Leveraging Human Factors to Stop Dangerous IoT

Even the largest enterprise can be subverted with a small device quietly tunneling through the network boundaries. One way to mitigate the damage is to purchase the higher quality IoT devices, to increase security before installation. In this work, we evaluated the purchase of a few devices that appear relatively harmless but create significant risk. Any workplace may have a small crockpot show up in the break room, or an employee with a fitness tracker. These may offer access to all Bluetooth Low Energy (BLE) devices, or real time audio surveillance. Alternative models of the same devices, without the corresponding risk, show the value of careful IoT selection. Yet an employee can not be expected to understand the security risk of IoT devices. To address this understanding and motivation gap, we present a security-enhancing interaction that provides an effective, acceptable, usable framing for non-technical people making IoT purchase decisions. The interface design nudges users to make risk-averse choices by integrating psychological factors in the presentation of the options. Participants using this purchasing interaction consistently avoided low security and high risk IoT products, even paying more than twice ($6.99 versus $17.95) to select a secure smart device over alternatives.
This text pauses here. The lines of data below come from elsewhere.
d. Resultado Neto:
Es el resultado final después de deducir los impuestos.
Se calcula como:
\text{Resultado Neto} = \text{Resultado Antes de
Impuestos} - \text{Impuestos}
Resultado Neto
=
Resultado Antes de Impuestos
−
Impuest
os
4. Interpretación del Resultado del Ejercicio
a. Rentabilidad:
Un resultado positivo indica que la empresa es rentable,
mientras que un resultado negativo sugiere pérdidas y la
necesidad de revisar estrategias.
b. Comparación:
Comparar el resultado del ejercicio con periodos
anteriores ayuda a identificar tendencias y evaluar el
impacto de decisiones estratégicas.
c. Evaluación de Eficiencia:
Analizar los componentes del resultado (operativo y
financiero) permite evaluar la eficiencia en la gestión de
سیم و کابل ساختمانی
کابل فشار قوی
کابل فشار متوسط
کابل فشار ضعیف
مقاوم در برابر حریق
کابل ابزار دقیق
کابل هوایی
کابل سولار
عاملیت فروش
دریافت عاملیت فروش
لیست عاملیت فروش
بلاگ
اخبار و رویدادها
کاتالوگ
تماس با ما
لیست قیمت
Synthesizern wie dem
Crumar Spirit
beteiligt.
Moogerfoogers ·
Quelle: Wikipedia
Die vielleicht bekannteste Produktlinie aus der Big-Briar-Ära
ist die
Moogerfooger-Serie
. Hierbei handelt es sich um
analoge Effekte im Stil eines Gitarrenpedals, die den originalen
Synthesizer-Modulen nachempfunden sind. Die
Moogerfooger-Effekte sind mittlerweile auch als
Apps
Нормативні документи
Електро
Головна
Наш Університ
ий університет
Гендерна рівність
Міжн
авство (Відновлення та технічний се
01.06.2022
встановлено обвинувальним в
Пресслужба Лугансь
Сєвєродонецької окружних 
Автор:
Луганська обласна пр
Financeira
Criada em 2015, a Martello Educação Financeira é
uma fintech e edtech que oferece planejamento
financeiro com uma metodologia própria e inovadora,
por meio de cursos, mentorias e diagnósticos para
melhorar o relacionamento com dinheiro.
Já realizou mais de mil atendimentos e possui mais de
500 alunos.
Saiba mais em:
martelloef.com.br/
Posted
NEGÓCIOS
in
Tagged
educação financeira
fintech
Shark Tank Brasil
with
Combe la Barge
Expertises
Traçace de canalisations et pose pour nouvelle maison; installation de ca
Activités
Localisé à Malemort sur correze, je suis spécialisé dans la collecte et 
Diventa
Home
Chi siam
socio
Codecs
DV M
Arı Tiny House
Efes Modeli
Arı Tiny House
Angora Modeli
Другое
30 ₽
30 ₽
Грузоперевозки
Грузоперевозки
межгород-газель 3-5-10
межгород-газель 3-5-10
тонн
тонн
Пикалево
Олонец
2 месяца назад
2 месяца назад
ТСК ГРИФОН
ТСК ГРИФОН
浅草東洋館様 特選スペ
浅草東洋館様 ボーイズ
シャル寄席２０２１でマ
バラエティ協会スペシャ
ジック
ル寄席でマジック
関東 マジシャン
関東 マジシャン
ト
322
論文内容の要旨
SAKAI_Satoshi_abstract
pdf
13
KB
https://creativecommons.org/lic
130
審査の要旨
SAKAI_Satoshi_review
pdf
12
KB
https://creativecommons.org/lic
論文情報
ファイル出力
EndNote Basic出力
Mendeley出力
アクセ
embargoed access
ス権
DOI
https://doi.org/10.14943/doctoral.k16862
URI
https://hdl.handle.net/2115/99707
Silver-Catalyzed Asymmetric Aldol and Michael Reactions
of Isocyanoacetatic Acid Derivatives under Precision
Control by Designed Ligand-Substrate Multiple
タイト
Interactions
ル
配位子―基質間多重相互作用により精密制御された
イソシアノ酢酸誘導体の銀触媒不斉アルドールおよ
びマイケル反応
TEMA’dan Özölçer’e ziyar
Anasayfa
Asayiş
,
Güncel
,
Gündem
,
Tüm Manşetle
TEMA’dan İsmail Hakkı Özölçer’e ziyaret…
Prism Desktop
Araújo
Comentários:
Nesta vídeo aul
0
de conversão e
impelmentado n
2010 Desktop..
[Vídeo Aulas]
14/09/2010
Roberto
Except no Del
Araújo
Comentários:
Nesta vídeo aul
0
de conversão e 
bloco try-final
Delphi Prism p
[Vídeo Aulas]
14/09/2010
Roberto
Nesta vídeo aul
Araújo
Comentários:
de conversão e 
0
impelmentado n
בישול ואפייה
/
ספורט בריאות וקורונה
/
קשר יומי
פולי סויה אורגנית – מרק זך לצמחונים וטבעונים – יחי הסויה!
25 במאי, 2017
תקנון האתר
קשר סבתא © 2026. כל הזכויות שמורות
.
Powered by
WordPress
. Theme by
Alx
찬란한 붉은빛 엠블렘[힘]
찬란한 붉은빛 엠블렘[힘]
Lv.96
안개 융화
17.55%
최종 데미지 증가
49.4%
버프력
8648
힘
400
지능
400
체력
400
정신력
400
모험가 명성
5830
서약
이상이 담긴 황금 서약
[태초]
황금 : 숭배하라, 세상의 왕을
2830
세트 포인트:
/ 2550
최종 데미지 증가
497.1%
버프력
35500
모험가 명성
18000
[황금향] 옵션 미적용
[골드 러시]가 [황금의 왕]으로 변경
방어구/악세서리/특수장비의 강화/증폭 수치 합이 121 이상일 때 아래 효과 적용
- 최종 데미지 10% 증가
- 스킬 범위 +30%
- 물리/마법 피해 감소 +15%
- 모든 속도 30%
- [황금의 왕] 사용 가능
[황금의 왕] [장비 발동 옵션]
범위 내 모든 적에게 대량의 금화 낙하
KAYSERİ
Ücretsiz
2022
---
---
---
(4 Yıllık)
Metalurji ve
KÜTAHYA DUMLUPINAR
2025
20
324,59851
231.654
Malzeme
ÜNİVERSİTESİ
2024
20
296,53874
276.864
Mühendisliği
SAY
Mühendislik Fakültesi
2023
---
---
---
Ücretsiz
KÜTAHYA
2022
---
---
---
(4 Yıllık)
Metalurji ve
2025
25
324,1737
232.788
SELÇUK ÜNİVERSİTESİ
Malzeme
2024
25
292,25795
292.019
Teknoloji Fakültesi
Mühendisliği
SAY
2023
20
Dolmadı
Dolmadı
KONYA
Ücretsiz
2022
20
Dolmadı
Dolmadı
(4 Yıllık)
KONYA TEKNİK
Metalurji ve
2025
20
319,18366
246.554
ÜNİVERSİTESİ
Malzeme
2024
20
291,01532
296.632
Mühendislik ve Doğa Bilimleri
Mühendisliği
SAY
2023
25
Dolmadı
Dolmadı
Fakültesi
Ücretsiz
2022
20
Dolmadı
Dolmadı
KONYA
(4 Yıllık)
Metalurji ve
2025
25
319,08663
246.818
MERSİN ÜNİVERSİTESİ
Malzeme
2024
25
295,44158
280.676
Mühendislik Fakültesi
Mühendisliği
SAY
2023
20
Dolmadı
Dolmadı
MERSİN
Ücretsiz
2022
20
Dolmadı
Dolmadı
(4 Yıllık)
We detail how the nudges were designed, and why they are effective. Specifically, our Amazon store wrapper integrated positive framing, risk communication, and the endowment effect in one interaction design. The result is a system that significantly changes human decision-making, incorporating security the default choice. This was a collaboration between Prof. Sanchari Das at the University of Denver with Shakthidhar Gopavaram and Prof. L. Jean Camp at Indiana University Bloomington.